Revision history for this message
matteo (matteoids) wrote :

Nonny Moose I have the same problem of you (running Ubuntu Mate and gdb v.7.11.1).
Actually I can't perform any application in debug due to the same segmentation fault!
Did you solve the problem?
Thanks
Matteo

Revision history for this message
Brian Makin (merimus) wrote :

ubuntu-mate (Xenial Xerus) on raspberry pi 3.

having similar issue.

$ gcc -g main.c -o main
$ gdb main
GNU gdb (Ubuntu 7.11.1-0ubuntu1~16.04) 7.11.1
Copyright (C) 2016 Free Software Foundation, Inc.
License GPLv3+: GNU GPL version 3 or later <http://gnu.org/licenses/gpl.html>
This is free software: you are free to change and redistribute it.
There is NO WARRANTY, to the extent permitted by law.

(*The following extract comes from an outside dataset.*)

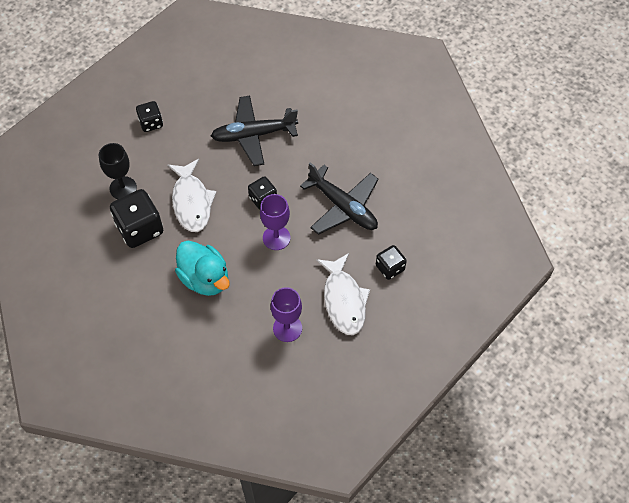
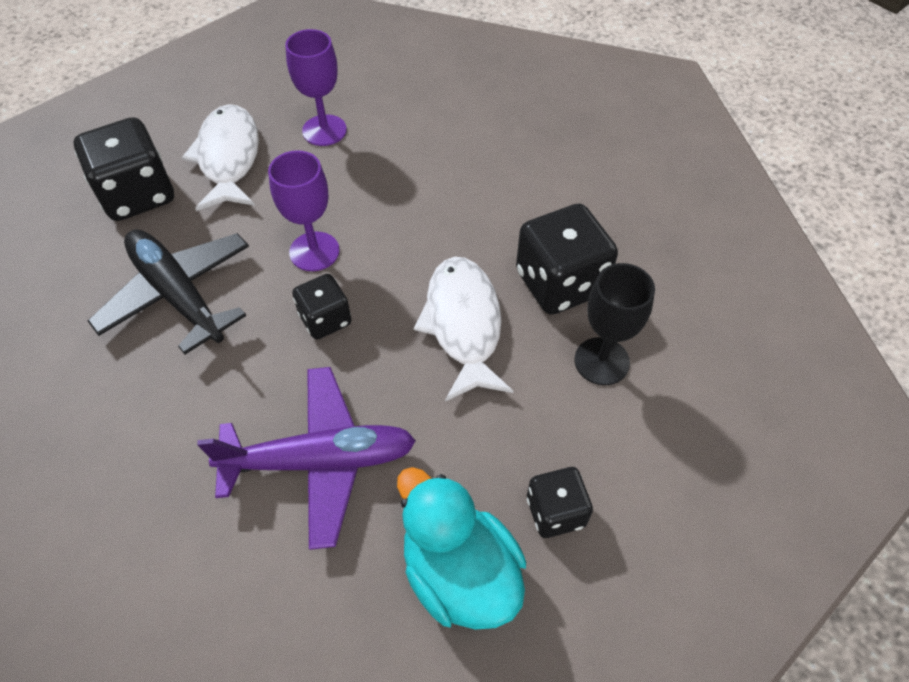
camera: 175 degrees left, 5 degrees down
(205, 278) = (444, 200): turquoise duck -> turquoise duck (459, 573)
(253, 135) = (320, 460): black plane -> purple plane
(390, 268) = (137, 195): black dice -> black dice, size x1.73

Type "show copying"
and "show warranty" for details.
This GDB was configured as "arm-linux-gnueabihf".
Type "show configuration" for configuration details.
For bug reporting instructions, please see:
<http://www.gnu.org/software/gdb/bugs/>.
Find the GDB manual and other documentation resources online at:
<http://www.gnu.org/software/gdb/documentation/>.
For help, type "help".
Type "apropos word" to search for commands related to "word"...
Reading symbols from main...done.
(gdb) run
Starting program: /home/merimus/foo/main

Program received signal SIGSEGV, Segmentation fault.
0x76fd9822 in ?? () from /lib/ld-linux-armhf.so.3

Revision history for this message
alamaral (alamaral) wrote :

Don't know if anyone is still working on this problem (i.e. corrupt stack on arm in gdb), but I've found a solution. Any code that is compiled with -g seems to work fine with gdb, as far as generating a backtrace. The problem is that most system library code is built without -g, so gdb doesn't have whatever information is necessary to unwind the stack properly.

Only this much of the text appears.